Sono Giacomo Saver, il fondatore di Segretibancari.com, e negli ultimi anni ho aiutato migliaia di persone ad investire in modo consapevole, semplice ed indipendente i propri soldi.

Non vado mai in vacanza, ma ti aiuterò a goderti il meritato riposo estivo grazie a due consigli efficaci per aumentare i rendimenti del tuo portafoglio abbattendo lo stress.

I motivi per cui non mi fermo mai, nemmeno in occasione delle ferie, sono essenzialmente due:

  • amo il mio lavoro, sicché mi sento sempre in vacanza
  • i mercati non si fermano mai, ed anzi è proprio durante le pause estive che accadono di solito gli eventi più inattesi e pericolosi.

I Tuoi Investimenti non vanno in ferie…

I mercati finanziari sono sempre aperti, anche durante il caldo mese di agosto. Loro non hanno bisogno di riposare, ma tu sì. Per questo è opportuno che abbandoni presto l’idea che sia necessario seguire continuamente i mercati, se vuoi davvero staccare la spina senza vivere con ansia il vuoto di notizie che deriva dall’impossibilità di controllare in tempo reale cosa succede.

Come puoi avere la tua situazione sotto controllo se, di fatto, non puoi monitorarne l’andamento perché sei sdraiato su una bianchissima spiaggia a goderti quindici giorni di meritato riposo?
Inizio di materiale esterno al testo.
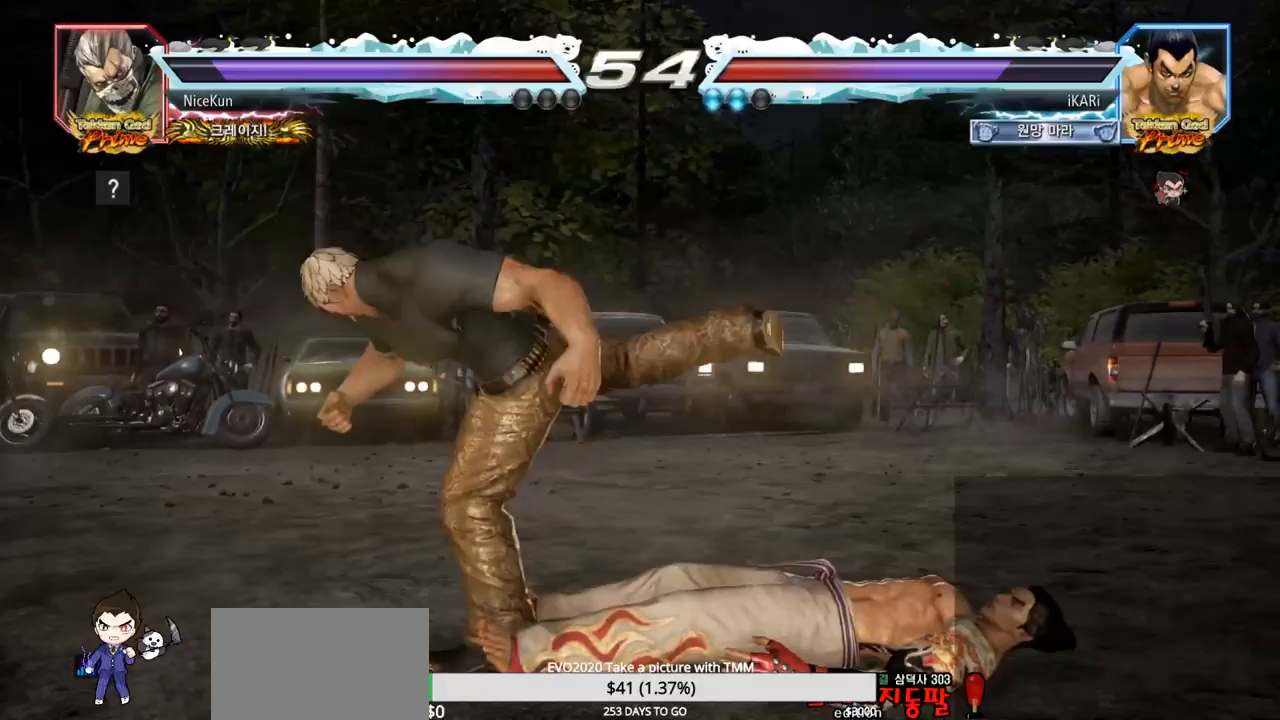
{"buttons": [], "left_stick": "center", "events": [[300, "left_stick", "up"], [367, "left_stick", "center"]]}
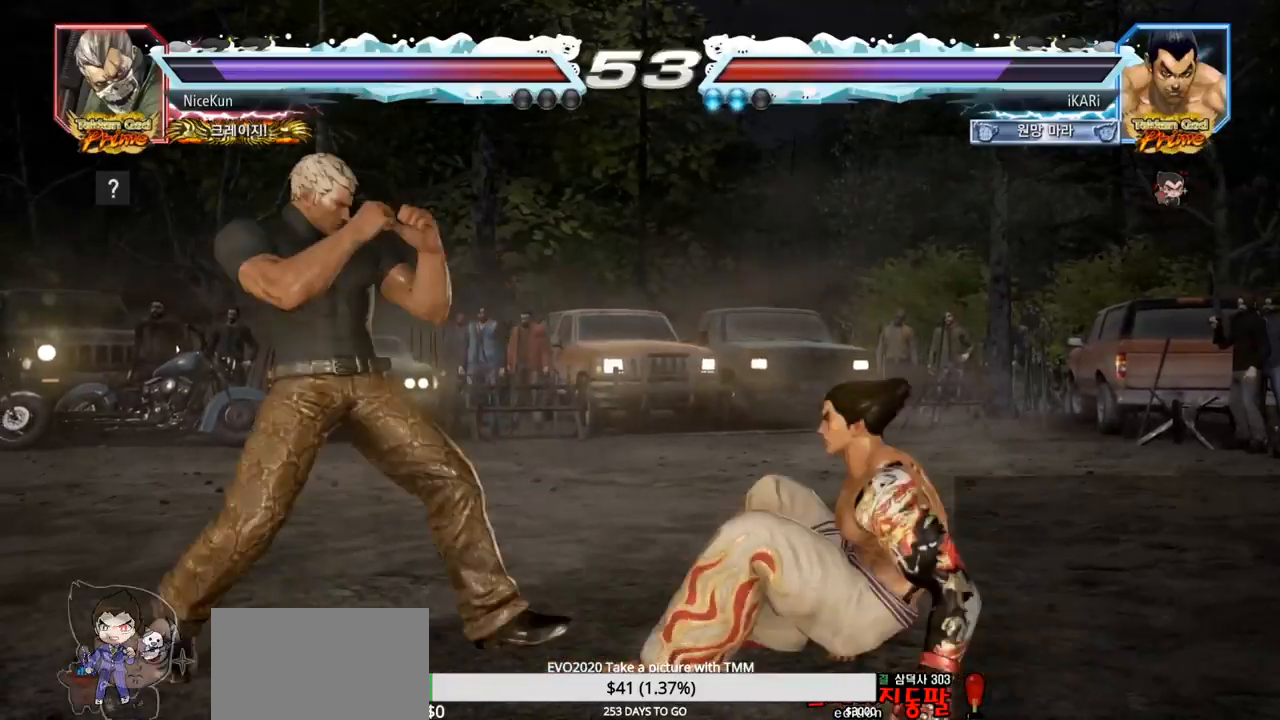
{"buttons": ["CIRCLE"], "left_stick": "down-left", "events": [[150, "left_stick", "left"], [333, "left_stick", "center"], [383, "left_stick", "left"], [500, "CIRCLE", "down"], [500, "left_stick", "down-left"]]}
La risposta c’è, ed è solo uno dei tanti segreti per investire che sono lieto di condividere con te.

Prima abbandonerai la credenza errata che gli investimenti devono essere costantemente “seguiti”, tanto prima arriveranno i guadagni veri dai tuoi soldi.

L’eccessivo controllo porta stress, e lo stress ti rende più vulnerabile alle emozioni che faranno deragliare i tuoi investimenti e, con essi, i tuoi guadagni.

Il Segreto di un Portafoglio che Cammina da Solo

Ho iniziato ad investire con uno scopo preciso: vedere i miei soldi crescere da soli mentre io facevo altro. Solo mettendo sotto il mio patrimonio a lavorare duro mentre io ero occupato in altre faccende avrei incrementato il mio tenore di vita. O avrei potuto permettermi, da studente quale ero allora, le stesse cose che avevano i miei amici che già lavoravano.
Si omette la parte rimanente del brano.